[What is needed] Below are records; reproduce exactly the lines from the one that has "left knee: (67, 265)" through the one that has "left elbow: (33, 217)", ends included, and nothing more.

── Source material ──

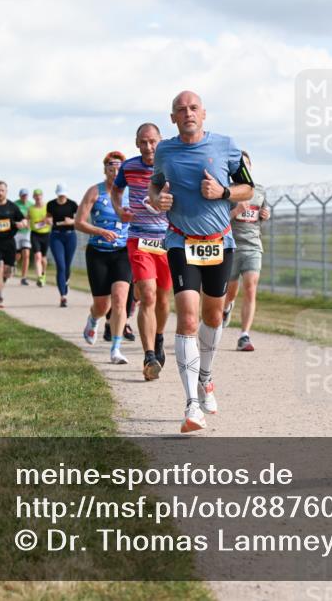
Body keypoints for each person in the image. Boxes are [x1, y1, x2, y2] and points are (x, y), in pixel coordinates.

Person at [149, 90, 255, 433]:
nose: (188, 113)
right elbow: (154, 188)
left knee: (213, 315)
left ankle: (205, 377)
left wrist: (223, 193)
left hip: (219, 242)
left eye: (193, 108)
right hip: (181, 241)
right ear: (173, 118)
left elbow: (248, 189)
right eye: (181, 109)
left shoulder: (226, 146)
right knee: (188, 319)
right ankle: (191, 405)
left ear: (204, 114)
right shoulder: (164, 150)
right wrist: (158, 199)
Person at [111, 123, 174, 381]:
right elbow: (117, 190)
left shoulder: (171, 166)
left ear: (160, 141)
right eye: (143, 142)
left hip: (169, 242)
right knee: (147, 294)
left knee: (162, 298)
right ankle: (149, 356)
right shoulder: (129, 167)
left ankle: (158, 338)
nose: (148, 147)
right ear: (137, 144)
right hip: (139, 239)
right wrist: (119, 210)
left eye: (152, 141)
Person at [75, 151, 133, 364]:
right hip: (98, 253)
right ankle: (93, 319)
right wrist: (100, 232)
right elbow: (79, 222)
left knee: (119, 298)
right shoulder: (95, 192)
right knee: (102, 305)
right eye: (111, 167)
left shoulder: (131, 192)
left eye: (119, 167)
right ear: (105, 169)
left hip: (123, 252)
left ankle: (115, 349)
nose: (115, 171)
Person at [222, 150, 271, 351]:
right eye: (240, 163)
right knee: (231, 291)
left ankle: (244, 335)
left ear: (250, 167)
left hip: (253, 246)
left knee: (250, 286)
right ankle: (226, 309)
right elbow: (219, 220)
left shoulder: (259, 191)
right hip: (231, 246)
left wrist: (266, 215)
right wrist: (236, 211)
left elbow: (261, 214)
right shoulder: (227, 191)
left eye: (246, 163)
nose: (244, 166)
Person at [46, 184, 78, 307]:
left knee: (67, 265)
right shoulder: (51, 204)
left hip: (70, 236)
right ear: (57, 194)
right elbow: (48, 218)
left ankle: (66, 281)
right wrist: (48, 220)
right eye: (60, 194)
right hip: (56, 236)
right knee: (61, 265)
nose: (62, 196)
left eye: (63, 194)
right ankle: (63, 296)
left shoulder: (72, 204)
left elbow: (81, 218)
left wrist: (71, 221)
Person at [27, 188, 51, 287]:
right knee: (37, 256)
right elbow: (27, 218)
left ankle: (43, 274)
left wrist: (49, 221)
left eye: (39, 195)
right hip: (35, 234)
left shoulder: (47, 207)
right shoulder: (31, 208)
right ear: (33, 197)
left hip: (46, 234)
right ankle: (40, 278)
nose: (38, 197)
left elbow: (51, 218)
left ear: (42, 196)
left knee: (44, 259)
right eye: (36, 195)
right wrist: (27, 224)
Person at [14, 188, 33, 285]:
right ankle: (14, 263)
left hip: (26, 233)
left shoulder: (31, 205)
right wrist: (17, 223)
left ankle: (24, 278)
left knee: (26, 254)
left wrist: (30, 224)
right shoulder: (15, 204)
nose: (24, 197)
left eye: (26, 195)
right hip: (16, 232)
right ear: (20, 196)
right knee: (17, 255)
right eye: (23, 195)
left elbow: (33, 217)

───
── Source material ──

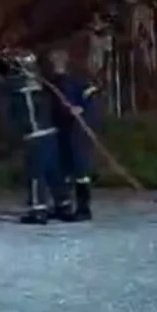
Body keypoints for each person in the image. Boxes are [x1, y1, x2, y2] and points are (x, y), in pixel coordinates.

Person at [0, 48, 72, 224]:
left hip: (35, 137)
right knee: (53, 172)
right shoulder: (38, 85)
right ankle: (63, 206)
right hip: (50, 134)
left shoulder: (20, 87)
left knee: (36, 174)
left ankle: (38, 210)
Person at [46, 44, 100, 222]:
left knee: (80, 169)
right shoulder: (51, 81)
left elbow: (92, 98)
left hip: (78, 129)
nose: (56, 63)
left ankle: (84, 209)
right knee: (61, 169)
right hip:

───
── Source material ──

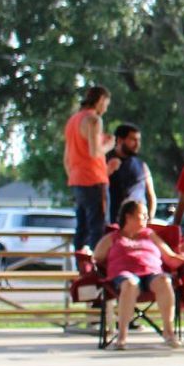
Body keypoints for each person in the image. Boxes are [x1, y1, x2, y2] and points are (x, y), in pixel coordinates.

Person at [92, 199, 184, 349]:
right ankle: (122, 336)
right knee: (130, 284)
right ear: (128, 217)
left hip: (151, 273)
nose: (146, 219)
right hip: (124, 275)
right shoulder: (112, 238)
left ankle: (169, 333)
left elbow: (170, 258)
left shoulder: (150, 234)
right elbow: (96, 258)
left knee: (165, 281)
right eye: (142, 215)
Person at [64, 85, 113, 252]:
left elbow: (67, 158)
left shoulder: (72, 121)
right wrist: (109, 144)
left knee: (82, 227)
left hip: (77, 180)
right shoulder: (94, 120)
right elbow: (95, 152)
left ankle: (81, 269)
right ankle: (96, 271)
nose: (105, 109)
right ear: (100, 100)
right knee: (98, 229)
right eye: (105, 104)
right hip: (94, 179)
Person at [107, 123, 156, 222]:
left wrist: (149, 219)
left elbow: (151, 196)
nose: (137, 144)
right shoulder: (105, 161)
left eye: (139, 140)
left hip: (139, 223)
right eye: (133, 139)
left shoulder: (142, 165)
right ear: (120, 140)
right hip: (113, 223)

───

[Exercise output]
left knee: (67, 265)
right shoulder: (51, 204)
left hip: (70, 236)
right ear: (57, 194)
right elbow: (48, 218)
left ankle: (66, 281)
right wrist: (48, 220)
right eye: (60, 194)
right hip: (56, 236)
right knee: (61, 265)
nose: (62, 196)
left eye: (63, 194)
right ankle: (63, 296)
left shoulder: (72, 204)
left elbow: (81, 218)
left wrist: (71, 221)
Person at [27, 188, 51, 287]:
right knee: (37, 256)
right elbow: (27, 218)
left ankle: (43, 274)
left wrist: (49, 221)
left eye: (39, 195)
right hip: (35, 234)
left shoulder: (47, 207)
right shoulder: (31, 208)
right ear: (33, 197)
left hip: (46, 234)
right ankle: (40, 278)
nose: (38, 197)
left elbow: (51, 218)
left ear: (42, 196)
left knee: (44, 259)
right eye: (36, 195)
right wrist: (27, 224)
Person at [14, 188, 33, 285]:
right ankle: (14, 263)
left hip: (26, 233)
left shoulder: (31, 205)
right wrist: (17, 223)
left ankle: (24, 278)
left knee: (26, 254)
left wrist: (30, 224)
right shoulder: (15, 204)
nose: (24, 197)
left eye: (26, 195)
right hip: (16, 232)
right ear: (20, 196)
right knee: (17, 255)
right eye: (23, 195)
left elbow: (33, 217)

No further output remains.